Mosselen
Dinsdag 28 Oktober 2008 om 23:09Nederland is één van de grootste mosselproducenten ter wereld. Nederlandse mosselen worden gekweekt in de westelijke Waddenzee en in de Oosterschelde. Deze gebieden staan in open verbinding met de Noordzee. De grondstof voor mosselkweek is mosselzaad. Mosselzaad wordt verkregen door mosselzaadvisserij.
Het gevangen mosselzaad wordt uitgezaaid op de percelen, de zogenaamde kweekpercelen. Op deze onderwaterakkers groeit het zaad in een jaar uit tot de zogenaamde “halfwasmosselen”. Ze hebben dan een lengte van 2-3 centimeter. Deze halfwasmosselen worden opnieuw opgevist en uitgezet op percelen waar het voedselaanbod, in de vorm van natuurlijk plantaardig plankton, optimaal is. Daar groeien de mosselen op tot een marktwaardig consumptieproduct. Ofschoon er sprake is van een cultuur zijn de mosselkwekers afhankelijk van de grillen van de natuur. Stroomsnelheid, storm en ijsgang kunnen de kweek en uiteindelijk de productie nadelig beïnvloeden. Maar ook de aanwezigheid van zeesterren of pokken zijn van invloed op het kweekproces.
Vroeger waren er alleen mosselen te koop als er een ‘R’ in de maand was. Dat had alles te maken met het transport. De mosselen zijn in juli voor consumptie gereed maar die periode was te warm om de mosselen naar de Randstad of naar België te vervoeren. Tegenwoordig, met de gesloten koelketen van schip tot winkel, kan men de mosselen al in de zomer kopen. Mosselen kan men, net als oesters, rauw eten alhoewel het wel een karwei is om de schelpen stuk voor stuk met een scherp mes open te maken. Eenvoudiger is het om de mosselen kort te koken. Zodra de schelp open gaat is de mossel klaar om opgediend te worden. Zij hebben dan nog de frisse, zilte smaak.
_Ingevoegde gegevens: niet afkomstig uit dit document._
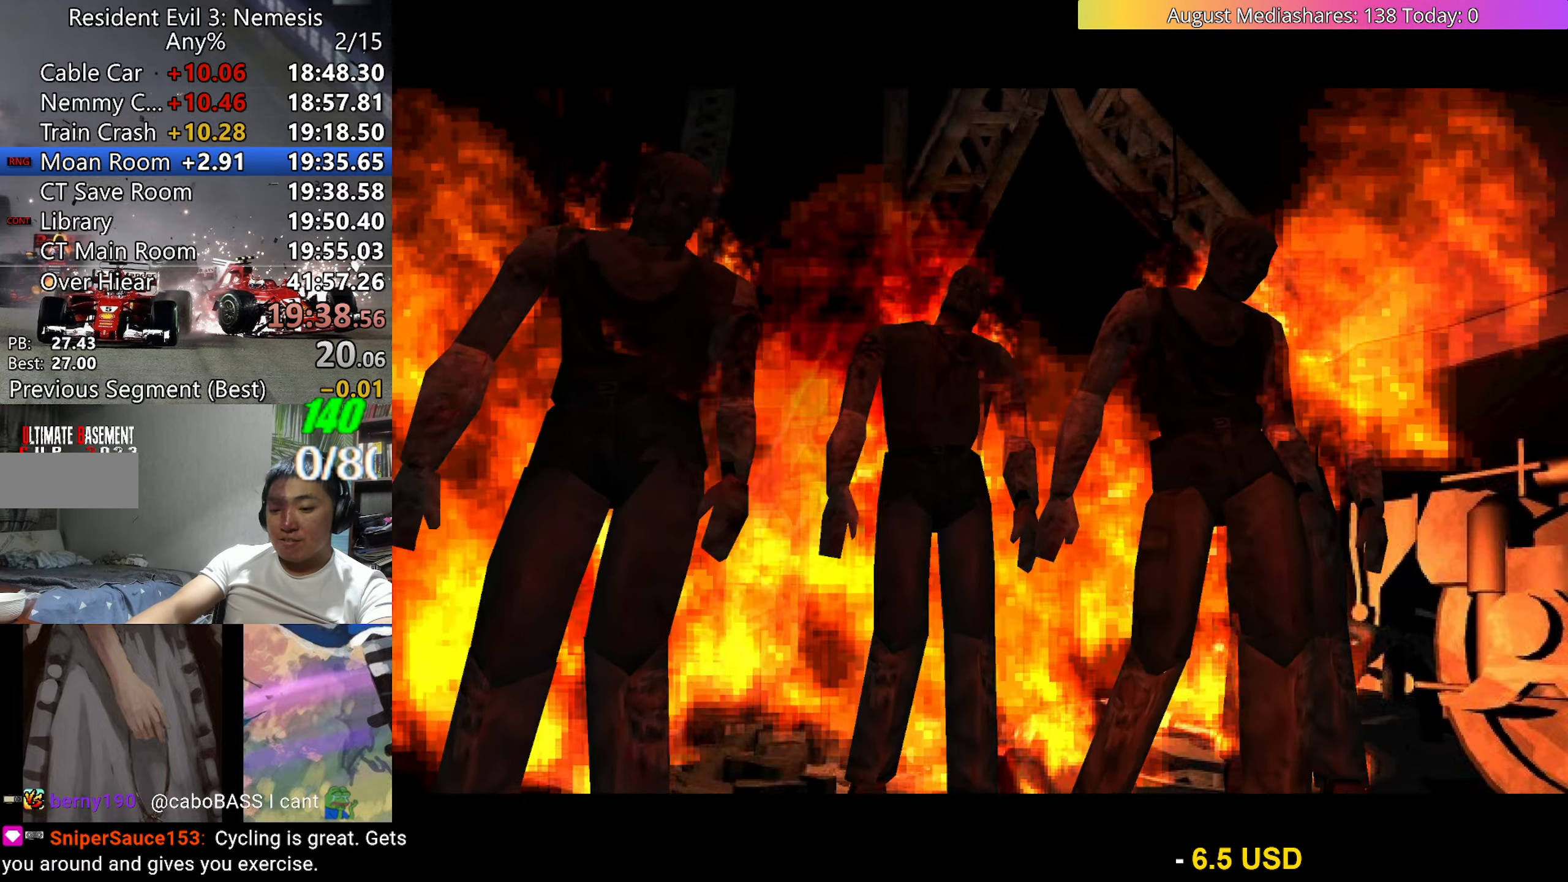
{"keys": ["left", "v"], "events": [[100, "v", "down"]]}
Als men mosselen te lang laat koken worden ze taai en donkerbruin. Ondanks - of misschien wel dankzij - het feit dat mosselen steeds duurder worden ziet men ze steeds vaker op de menukaart. Een mossel is vetarm en eitwitrijk, vet 1%; eiwit 13%.
Deze turbomossel is beeldbepalend voor het mosseldorp, Bruinisse.
Naast de bodemcultuurmosselen bestaat er ook de hangcultuurkweek zoals hier bij Bruinisse.
Met op de achtergrond de Philipsdam met de technisch ingewikkelde Krammersluizen. Deze sluizen werken zodanig dat er nauwelijks uitwisseling is van zoet en zout water.
Een net op een mosselkotter.
Ik heb zelf nog nooit mosselen gegeten. De kenners zeggen dat het lekker is. Ik heb het nog niet aangedurfd....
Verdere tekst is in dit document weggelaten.